* **Compito 1**
Stabilisca se ciascuna affermazione concorda con il brano su Ragghianti riportato di seguito e motivi il sì o il no citando alla lettera le parole decisive del brano: (a) Ragghianti ha pubblicato Pittori di Pompei nel 1963; (b) come Riegl, Ragghianti concentra la propria attenzione sul Barocco; (c) Ragghianti si interessa ai problemi della conservazione delle opere d'arte e del museo.

* **Brano estratto**
Ragghianti infatti è stato uno dei pochi storici dell’arte italiani a occuparsi del mondo dell’arte preistorica culminata nella brillante sintesi (L’uomo cosciente, Arte e conoscenza nella paleo storia, 1981). Importanti poi le sue ricerche sull’arte classica pompeiana (Pittori di Pompei, 1963). Fondamentali gli studi sul medioevo: dall’alto Medioevo (Arte in Italia, 2 voll., 1968; e ora: Prius Ars. Arte in Italia dal secolo V al secolo X, 2010; Studi lucchesi 1990, postumo) al tardogotico (Pittura tra Giotto e Pisanello. Trecento e primo Quattrocento. Civiltà artistica a Ferrara,1987).

Rieglianamente, Ragghianti studia e recupera i problemi dello “stile geometrico”, della “decorazione”, delle forme astratte; la consapevolezza della continuità tra mondo classico e mondo medioevale e moderno; la piena rivalutazione dei periodi della storia artistica cosidetti “iato”, come il tardo antico, l’alto medioevo e il tardo gotico.

A differenza di Riegl, che recupera in modo originale il senso della modernità del Barocco[29], Ragghianti in una posizione quasi ancora wölffliniana, concentra la sua attenzione sul mondo rinascimentale, di cui il volume Brunelleschi un uomo, un universo può essere considerato la summa delle sue ricerche e delle sue considerazioni critiche.

È certo che poi che la riscoperta del Neoclassicismo (l’architettura, decorazioni e Canova) di Ragghianti non possa prescindere anche dalle riletture di questo periodo storico iniziate da di Riegl[30].

Infine l’Otto e il Novecento: per i quali di grande interesse sono la rilettura di Impressionismo, 1947, e soprattutto la revisione in Mondrian e l’arte del XX secolo, 1962.

Come Riegl inoltre Ragghianti è fortemente interessato ai problemi della conservazione delle opere d’arte e del museo.

(Esercizi di interpretazione di grafici)
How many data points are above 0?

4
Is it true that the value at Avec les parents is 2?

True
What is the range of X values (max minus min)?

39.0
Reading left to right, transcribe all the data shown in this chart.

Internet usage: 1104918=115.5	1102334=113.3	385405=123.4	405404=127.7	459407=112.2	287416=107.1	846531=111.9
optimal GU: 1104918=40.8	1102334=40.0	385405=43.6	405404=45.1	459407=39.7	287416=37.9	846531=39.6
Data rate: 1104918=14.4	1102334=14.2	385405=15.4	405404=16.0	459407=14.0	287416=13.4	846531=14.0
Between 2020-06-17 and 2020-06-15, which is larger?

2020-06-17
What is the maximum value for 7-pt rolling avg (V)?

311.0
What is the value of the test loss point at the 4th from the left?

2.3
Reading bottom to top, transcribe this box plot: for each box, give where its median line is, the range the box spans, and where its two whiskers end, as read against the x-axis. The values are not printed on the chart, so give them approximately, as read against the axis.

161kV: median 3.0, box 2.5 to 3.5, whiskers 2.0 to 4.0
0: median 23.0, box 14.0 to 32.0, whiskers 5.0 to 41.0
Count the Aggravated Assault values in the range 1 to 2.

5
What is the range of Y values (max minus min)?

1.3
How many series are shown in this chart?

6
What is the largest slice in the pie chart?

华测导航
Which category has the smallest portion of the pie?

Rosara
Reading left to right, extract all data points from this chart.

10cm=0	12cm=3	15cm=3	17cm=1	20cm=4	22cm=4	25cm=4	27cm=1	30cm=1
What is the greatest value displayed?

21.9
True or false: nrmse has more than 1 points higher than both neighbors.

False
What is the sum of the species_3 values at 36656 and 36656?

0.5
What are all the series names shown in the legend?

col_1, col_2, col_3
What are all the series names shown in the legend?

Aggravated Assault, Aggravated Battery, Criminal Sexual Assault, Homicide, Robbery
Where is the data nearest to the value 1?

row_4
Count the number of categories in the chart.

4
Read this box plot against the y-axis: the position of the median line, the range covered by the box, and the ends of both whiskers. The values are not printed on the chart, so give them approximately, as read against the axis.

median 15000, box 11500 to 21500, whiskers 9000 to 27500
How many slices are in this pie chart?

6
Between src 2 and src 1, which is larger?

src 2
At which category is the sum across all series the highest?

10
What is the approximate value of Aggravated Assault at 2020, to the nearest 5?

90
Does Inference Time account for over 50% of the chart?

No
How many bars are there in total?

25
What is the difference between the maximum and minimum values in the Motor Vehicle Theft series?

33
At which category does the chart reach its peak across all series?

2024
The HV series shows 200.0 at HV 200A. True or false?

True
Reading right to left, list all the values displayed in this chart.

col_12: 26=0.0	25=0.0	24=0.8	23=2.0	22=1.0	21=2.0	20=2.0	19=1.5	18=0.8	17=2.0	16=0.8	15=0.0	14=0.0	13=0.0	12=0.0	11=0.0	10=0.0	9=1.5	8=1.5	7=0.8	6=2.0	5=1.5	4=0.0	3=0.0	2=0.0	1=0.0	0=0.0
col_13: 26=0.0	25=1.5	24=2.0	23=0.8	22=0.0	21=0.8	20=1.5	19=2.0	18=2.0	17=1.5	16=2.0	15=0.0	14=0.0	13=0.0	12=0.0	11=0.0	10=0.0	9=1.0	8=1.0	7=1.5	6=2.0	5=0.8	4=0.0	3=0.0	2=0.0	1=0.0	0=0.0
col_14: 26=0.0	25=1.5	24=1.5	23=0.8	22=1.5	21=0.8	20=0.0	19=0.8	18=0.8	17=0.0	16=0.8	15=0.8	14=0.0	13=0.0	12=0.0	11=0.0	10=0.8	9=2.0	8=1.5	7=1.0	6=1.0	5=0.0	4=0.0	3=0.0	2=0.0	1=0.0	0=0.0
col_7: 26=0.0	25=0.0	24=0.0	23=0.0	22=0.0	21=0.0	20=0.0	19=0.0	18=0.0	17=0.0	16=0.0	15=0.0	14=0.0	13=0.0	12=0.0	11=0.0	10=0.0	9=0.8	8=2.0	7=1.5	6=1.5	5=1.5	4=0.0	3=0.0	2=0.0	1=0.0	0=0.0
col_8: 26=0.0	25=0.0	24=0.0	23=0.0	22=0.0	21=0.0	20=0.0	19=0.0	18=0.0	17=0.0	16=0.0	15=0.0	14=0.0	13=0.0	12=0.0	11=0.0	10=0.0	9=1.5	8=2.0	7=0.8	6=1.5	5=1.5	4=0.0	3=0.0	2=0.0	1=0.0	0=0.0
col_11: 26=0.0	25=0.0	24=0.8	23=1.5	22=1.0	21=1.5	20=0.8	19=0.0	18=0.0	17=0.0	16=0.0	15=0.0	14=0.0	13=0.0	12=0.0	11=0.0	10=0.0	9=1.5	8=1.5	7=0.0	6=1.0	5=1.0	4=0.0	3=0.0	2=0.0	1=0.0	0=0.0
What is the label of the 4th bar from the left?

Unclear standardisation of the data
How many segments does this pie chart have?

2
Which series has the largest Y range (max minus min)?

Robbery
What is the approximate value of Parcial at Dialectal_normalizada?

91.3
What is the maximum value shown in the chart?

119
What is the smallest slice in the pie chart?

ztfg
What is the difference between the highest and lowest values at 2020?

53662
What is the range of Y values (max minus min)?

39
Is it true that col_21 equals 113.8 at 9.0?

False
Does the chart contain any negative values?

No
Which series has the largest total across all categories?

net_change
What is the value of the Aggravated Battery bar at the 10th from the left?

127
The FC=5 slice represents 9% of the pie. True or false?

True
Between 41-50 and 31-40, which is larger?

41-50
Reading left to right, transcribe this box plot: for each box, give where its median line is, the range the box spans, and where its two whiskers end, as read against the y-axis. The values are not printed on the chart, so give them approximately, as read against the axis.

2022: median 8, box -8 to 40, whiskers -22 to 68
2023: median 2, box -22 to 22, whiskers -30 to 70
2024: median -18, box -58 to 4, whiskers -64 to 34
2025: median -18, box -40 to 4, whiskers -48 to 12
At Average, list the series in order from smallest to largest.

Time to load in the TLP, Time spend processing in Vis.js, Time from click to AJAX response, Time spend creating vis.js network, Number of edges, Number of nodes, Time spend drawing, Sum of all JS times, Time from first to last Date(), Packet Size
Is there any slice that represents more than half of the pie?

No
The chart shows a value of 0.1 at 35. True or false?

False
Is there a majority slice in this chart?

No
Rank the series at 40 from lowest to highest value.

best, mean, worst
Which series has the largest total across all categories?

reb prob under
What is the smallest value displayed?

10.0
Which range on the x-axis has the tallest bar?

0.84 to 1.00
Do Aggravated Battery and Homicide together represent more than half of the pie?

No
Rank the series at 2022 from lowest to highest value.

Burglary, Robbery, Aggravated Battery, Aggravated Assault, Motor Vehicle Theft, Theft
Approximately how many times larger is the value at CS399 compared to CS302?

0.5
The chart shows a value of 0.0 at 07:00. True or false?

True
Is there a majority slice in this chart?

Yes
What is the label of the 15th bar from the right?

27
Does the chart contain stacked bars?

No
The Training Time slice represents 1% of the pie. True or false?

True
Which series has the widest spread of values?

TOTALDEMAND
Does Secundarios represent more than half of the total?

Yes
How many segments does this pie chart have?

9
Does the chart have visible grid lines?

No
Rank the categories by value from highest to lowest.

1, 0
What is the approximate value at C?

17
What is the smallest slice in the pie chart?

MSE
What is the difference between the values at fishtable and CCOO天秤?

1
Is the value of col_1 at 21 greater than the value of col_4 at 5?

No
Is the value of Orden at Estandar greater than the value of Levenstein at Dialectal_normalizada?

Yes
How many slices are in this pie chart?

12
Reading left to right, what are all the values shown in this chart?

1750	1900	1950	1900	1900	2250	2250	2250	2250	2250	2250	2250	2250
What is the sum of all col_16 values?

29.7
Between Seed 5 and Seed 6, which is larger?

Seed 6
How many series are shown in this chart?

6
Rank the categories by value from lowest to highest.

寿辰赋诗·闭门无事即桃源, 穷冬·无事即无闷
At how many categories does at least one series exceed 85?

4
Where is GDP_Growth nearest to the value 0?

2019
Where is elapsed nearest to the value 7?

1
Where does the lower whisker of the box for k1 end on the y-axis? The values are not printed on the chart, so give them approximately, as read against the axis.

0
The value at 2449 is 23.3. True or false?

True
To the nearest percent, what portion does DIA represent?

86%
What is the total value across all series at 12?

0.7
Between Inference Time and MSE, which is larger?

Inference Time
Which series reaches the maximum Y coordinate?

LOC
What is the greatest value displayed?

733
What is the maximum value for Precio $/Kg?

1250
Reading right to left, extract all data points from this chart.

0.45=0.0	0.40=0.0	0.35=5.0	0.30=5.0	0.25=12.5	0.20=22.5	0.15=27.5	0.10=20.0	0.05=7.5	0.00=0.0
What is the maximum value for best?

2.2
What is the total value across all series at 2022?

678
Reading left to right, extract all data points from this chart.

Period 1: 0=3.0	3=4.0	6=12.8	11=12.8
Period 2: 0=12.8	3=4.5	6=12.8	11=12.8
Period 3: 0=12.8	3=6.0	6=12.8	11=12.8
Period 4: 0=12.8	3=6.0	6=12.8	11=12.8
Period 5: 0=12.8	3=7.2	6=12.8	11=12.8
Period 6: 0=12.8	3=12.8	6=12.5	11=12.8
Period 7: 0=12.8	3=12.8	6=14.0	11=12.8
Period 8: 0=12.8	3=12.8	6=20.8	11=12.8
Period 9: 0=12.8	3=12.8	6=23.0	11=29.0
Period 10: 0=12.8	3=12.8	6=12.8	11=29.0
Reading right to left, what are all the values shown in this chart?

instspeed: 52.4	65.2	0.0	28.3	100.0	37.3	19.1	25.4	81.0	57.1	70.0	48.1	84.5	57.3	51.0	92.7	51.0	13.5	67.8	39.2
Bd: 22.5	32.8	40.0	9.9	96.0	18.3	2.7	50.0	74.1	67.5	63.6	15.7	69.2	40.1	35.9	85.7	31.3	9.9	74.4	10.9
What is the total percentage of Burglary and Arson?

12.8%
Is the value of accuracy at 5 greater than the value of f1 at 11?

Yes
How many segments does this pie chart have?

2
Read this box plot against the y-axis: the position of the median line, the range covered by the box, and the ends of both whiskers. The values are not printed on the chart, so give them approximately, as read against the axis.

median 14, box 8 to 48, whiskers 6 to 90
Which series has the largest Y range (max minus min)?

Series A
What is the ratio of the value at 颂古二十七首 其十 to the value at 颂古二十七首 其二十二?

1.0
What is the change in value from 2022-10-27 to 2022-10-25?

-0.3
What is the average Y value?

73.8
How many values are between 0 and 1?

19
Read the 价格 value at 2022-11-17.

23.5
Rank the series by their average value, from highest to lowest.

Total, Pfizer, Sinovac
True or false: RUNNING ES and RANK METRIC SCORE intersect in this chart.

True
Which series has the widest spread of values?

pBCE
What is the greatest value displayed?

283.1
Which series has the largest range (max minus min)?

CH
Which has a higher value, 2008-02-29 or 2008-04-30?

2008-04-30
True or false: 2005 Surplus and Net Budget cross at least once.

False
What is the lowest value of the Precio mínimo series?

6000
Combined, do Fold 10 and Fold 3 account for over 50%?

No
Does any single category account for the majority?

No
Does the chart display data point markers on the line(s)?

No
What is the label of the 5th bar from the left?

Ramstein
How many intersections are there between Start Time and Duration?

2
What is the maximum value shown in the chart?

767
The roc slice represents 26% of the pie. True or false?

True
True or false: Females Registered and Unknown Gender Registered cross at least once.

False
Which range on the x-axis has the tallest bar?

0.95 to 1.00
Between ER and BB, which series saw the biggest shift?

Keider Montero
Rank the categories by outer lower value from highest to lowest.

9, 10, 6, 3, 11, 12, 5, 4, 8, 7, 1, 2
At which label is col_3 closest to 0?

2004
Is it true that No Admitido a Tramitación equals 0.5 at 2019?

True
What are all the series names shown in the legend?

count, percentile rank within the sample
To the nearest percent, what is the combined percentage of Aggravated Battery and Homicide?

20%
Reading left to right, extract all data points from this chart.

* **Compito 2**
Individui ogni riga dei dati forniti che contiene la parola "lower" e la trascriva.

* **Risposta 1**
(a) Sì: "Pittori di Pompei, 1963"
(b) No: "concentra la sua attenzione sul mondo rinascimentale"
(c) Sì: "Ragghianti è fortemente interessato ai problemi della conservazione delle opere d’arte e del museo"

* **Risposta 2**
Where does the lower whisker of the box for k1 end on the y-axis? The values are not printed on the chart, so give them approximately, as read against the axis.
Rank the categories by outer lower value from highest to lowest.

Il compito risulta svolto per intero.